[[ Records supplied open ]]
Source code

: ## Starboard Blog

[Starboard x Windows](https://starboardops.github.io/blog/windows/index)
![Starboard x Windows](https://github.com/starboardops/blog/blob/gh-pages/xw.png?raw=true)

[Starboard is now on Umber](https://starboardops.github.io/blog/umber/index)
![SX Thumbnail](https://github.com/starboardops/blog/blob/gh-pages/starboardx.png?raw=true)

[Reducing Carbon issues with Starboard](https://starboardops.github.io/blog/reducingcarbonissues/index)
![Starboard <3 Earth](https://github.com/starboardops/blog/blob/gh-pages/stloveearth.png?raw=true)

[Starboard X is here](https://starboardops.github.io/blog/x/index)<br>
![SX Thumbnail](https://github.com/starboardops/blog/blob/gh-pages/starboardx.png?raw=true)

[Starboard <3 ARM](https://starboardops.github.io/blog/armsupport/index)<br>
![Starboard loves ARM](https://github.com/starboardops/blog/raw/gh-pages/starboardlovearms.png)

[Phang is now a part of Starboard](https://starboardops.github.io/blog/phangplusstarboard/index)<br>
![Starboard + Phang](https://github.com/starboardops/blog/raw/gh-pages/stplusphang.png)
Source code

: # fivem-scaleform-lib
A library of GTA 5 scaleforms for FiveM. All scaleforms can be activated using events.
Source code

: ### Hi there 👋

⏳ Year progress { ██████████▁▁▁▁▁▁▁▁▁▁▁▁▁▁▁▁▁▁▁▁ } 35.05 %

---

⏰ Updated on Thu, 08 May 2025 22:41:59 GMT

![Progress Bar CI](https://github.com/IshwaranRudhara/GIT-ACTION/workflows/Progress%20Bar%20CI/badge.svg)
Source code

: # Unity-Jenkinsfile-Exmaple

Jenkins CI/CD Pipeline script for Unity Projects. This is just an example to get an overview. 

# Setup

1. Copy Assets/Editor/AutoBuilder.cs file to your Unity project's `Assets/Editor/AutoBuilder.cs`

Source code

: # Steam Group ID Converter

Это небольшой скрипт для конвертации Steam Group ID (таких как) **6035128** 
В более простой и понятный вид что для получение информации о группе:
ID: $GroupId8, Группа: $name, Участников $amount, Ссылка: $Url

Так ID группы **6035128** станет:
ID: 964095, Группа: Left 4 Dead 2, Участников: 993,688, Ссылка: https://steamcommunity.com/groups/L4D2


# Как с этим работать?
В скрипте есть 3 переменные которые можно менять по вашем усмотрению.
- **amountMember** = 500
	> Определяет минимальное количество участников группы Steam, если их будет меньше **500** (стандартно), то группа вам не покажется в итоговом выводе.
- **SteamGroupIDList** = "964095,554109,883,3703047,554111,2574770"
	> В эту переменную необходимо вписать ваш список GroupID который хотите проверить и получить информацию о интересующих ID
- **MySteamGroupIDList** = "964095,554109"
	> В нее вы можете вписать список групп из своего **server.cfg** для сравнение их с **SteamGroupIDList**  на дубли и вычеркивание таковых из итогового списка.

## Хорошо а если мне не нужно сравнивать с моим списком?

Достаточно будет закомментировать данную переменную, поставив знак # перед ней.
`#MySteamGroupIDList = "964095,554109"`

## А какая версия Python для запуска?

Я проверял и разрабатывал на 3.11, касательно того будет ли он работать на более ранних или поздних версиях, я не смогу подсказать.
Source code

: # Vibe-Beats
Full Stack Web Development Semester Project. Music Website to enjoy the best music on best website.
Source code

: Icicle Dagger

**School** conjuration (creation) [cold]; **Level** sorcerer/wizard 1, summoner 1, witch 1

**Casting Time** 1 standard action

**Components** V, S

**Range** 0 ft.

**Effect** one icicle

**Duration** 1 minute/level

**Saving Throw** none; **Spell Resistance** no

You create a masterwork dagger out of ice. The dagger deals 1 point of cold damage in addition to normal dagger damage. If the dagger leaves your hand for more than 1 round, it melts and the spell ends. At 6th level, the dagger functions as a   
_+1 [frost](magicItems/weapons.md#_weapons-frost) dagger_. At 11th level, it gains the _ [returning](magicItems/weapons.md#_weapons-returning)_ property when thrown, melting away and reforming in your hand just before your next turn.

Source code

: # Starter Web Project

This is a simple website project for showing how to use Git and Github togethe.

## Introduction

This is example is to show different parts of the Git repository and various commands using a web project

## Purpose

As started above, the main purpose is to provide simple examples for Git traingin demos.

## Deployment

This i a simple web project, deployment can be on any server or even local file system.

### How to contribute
[[ Records supplied closed ]]
#### [How to complete this task]
The answer should consist of all lines from the records above that hold the word "index".

#### [Answer below]
[Starboard x Windows](https://starboardops.github.io/blog/windows/index)
[Starboard is now on Umber](https://starboardops.github.io/blog/umber/index)
[Reducing Carbon issues with Starboard](https://starboardops.github.io/blog/reducingcarbonissues/index)
[Starboard X is here](https://starboardops.github.io/blog/x/index)<br>
[Starboard <3 ARM](https://starboardops.github.io/blog/armsupport/index)<br>
[Phang is now a part of Starboard](https://starboardops.github.io/blog/phangplusstarboard/index)<br>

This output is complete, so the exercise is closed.